The Georgian Judoka – who won gold in the 66kg event at London 2012 – defeated Mongolian legend Khashbaatar Tsagaanbaatar to earn much-needed Olympic qualification points.
The 23-year-old scored with a persevering ouchi-gari as Khashbaatar could not hold the Georgian off for a waza-ari score.
Both judoka are idols in their own countries and revered around the world but the top place on the medal podium belonged to Shavdatuashvili who scored a second waza-ari with an ura-nage.
Shavdatuashvili said: “Today I won my first Grand Prix gold medal which is something I have wanted for a long time. After I changed categories from -66kg to -73kg I started really badly at my new weight. It was hard to adjust, I needed to change a lot of things and develop my power.
“There were some low points for me but now I feel more comfortable. KHASHBAATAR is someone I have a lot of respect for as a champion and a person, he is a great sportsman and I look forward to our next meeting.”

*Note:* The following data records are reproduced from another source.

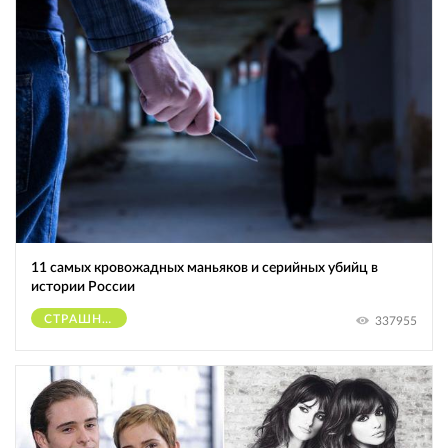
11 самых кровожадных маньяков и серийных убийц в
истории России
СТРАШНОЕ
337955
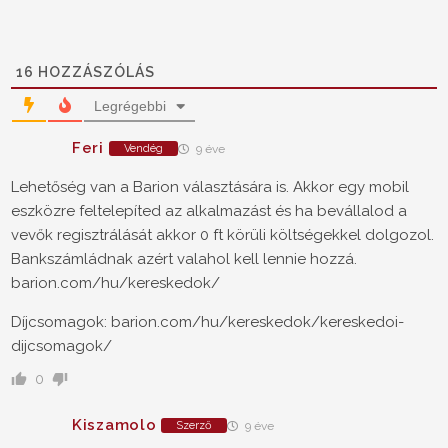
16
HOZZÁSZÓLÁS
Legrégebbi
Feri
Vendég
9 éve
Lehetőség van a Barion választására is. Akkor egy mobil
eszközre feltelepíted az alkalmazást és ha bevállalod a
vevők regisztrálását akkor 0 ft körüli költségekkel dolgozol.
Bankszámládnak azért valahol kell lennie hozzá.
barion.com/hu/kereskedok/
Díjcsomagok: barion.com/hu/kereskedok/kereskedoi-
dijcsomagok/
0
Kiszamolo
Szerző
9 éve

Looking to the -81kg final it was an all Hungarian affair as Krizsan Szabolcs defeated teammate Csoknyai Laszlo in a repeat final and outcome of the Tunisia African Open.
The Hungarian colleagues cancelled each other out for all five minutes and could only be separated on shido penalties. Both men will now move up the world rankings.
KRIZSAN said: “This is a very meaningful result for me because there are three strong fighters in this category in Hungary and we’re all at a similar position on the ranking list. I have earned 300 points today and that is crucial for me to try and position myself as the number one at my weight.”
Moving over to the women’s 63 kg event Tina Trstenjak of Slovenia saw off current world champion Clarisse Agbegnenou of France.
This was the Slovenian’s first victory over Agbegnenou in four meetings.
Both fighters traded strong moves but in the end it was a 15 second ground hold that secured Trstenjak the victory.
Trstenjak said: I know I beat the current and former world champions today but to me this is already in the past and I now look forward to fighting in my next event which I will determine with my coaches.”
Meanwhile up at 70 kg Israel’s Linda Bolder won her second Grand Prix title of the year as Sally Conway of Great Britain had to settle for silver.
Bolder chopped down her opponent with ashi-waza and applied osaekomi after countering the ne-waza efforts of her highly-regarded opponent.